Romuald WADAGNI, est expert-comptable de formation et diplômé de l’Université de Grenoble et d’Harvard University. Il est, sans discontinué ministre des Finances depuis 2016, ce qui dénote de la confiance placée en lui par le Chef de l’Etat du Bénin. Il bénéficie d’une solide formation académique et d’une expérience ministérielle notable pour présider aux destinées de la BAD. Les performances économiques obtenues pour le Bénin sous sa gouvernance sont autant d’atouts en sa faveur. Cependant, il ne possède aucune expérience au sein des institutions internationales en général et de la BAD en particulier. Par ailleurs, la position de son pays sur l’échiquier international de même que les rapports entretenus par le Président TALON avec ses homologues de la sous-région sont autant d’handicaps qui pourraient compromettre son élection. Aussi, la candidature présentée par le Sénégal,  n’est pas de nature à faciliter celle de Romuald WADAGNI, tous les deux appartenant au même regroupement économique sous-régional.

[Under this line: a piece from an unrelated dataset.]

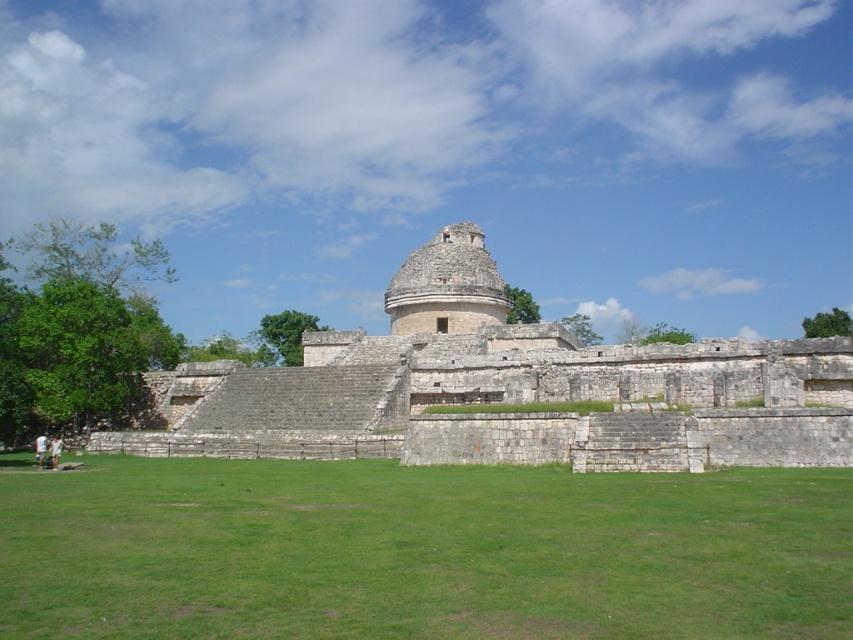
You are standing at the base of the ancient stone structure and want to reach the point marked by the coordinates point (709, 618) and point (473, 240). Which of these points is closer to you?

Point (709, 618) is in front of point (473, 240), so it is closer to you.

You are standing at the point marked as point (421,550) in the image. What is the terrain like where you are standing?

The point (421,550) is on green grass at center, so the terrain is grassy.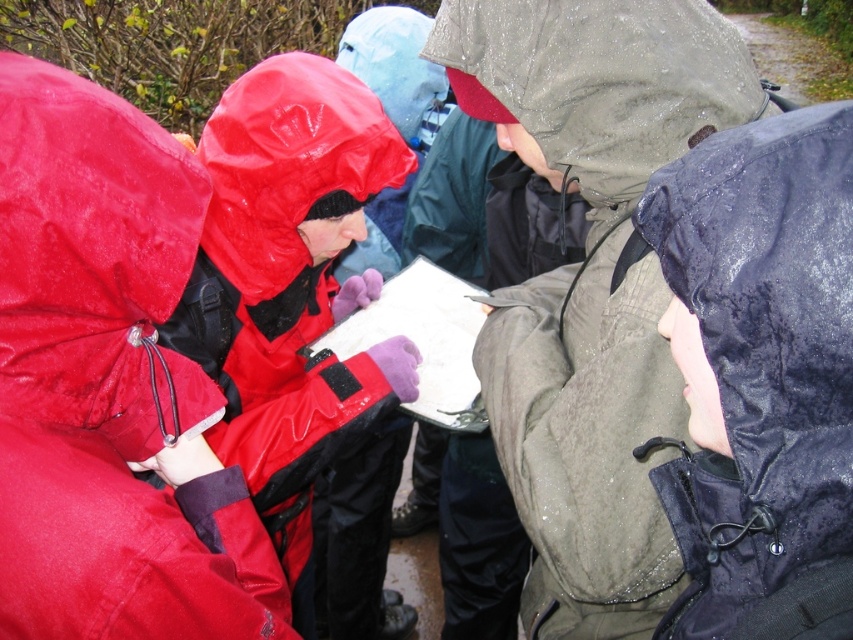
Question: Which point is farther from the camera taking this photo?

Sidi Ould TAH*, économiste de formation avec un diplôme de l’Université de Nice-Sophia Antipolis, vient d’être réélu président de la Banque arabe pour le développement économique en Afrique (BADEA). Ancien ministre mauritanien, son expérience dans une autre institution de développement est un atout, bien qu’il n’ait pas directement travaillé à la BAD. Il vient d’être réélu au mois de mai 2024 comme Directeur Général de la BADEA pour un 3ème mandat de 5 ans, une première dans l’histoire de l’institution. Sa réélection à la BADEA montre une reconnaissance de ses compétences en leadership dans le secteur du développement en Afrique. Celui qui semble avoir les faveurs des autorités de Nouakchott pour la présidence de la BAD, avait informé, en avril 2024 les autorités de son pays de son intention de briguer la présidence de la BAD car, il n’était pas certain d’obtenir un nouveau mandat. Depuis, il a été réélu mais hésite à lâcher le poisson qu’il dans sa main au profit de celui qu’il a sous les pieds. En effet, il devra   démissionner de son poste de Président de la BADEA pour faire campagne.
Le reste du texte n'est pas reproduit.